### Material for this exercise
=====
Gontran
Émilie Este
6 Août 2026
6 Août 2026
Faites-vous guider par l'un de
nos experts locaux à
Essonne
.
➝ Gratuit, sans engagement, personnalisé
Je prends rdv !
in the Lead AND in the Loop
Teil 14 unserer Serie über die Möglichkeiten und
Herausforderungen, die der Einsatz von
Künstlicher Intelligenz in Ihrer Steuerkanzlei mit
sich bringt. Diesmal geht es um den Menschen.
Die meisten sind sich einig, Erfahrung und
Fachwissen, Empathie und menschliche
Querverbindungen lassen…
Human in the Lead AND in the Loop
=====
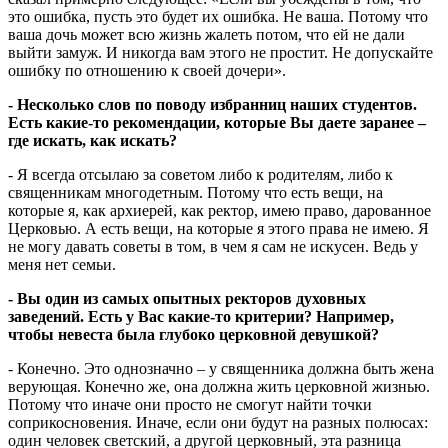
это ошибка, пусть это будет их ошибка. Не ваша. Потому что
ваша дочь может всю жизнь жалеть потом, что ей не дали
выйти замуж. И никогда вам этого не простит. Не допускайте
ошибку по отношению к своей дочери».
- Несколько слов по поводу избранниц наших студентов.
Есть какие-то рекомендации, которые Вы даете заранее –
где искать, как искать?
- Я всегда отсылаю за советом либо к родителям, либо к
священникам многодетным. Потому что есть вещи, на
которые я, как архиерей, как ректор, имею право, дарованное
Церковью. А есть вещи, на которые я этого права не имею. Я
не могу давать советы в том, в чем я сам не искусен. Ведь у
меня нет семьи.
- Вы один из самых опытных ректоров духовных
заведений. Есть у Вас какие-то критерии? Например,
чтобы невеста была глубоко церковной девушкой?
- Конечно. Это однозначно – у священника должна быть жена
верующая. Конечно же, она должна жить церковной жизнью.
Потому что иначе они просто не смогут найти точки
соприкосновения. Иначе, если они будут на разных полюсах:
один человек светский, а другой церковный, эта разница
=====
### Task goal
Which lines in the data above contain the word "этого"? Locate each of them and copy it out in full.

### Solution below
выйти замуж. И никогда вам этого не простит. Не допускайте
Церковью. А есть вещи, на которые я этого права не имею. Я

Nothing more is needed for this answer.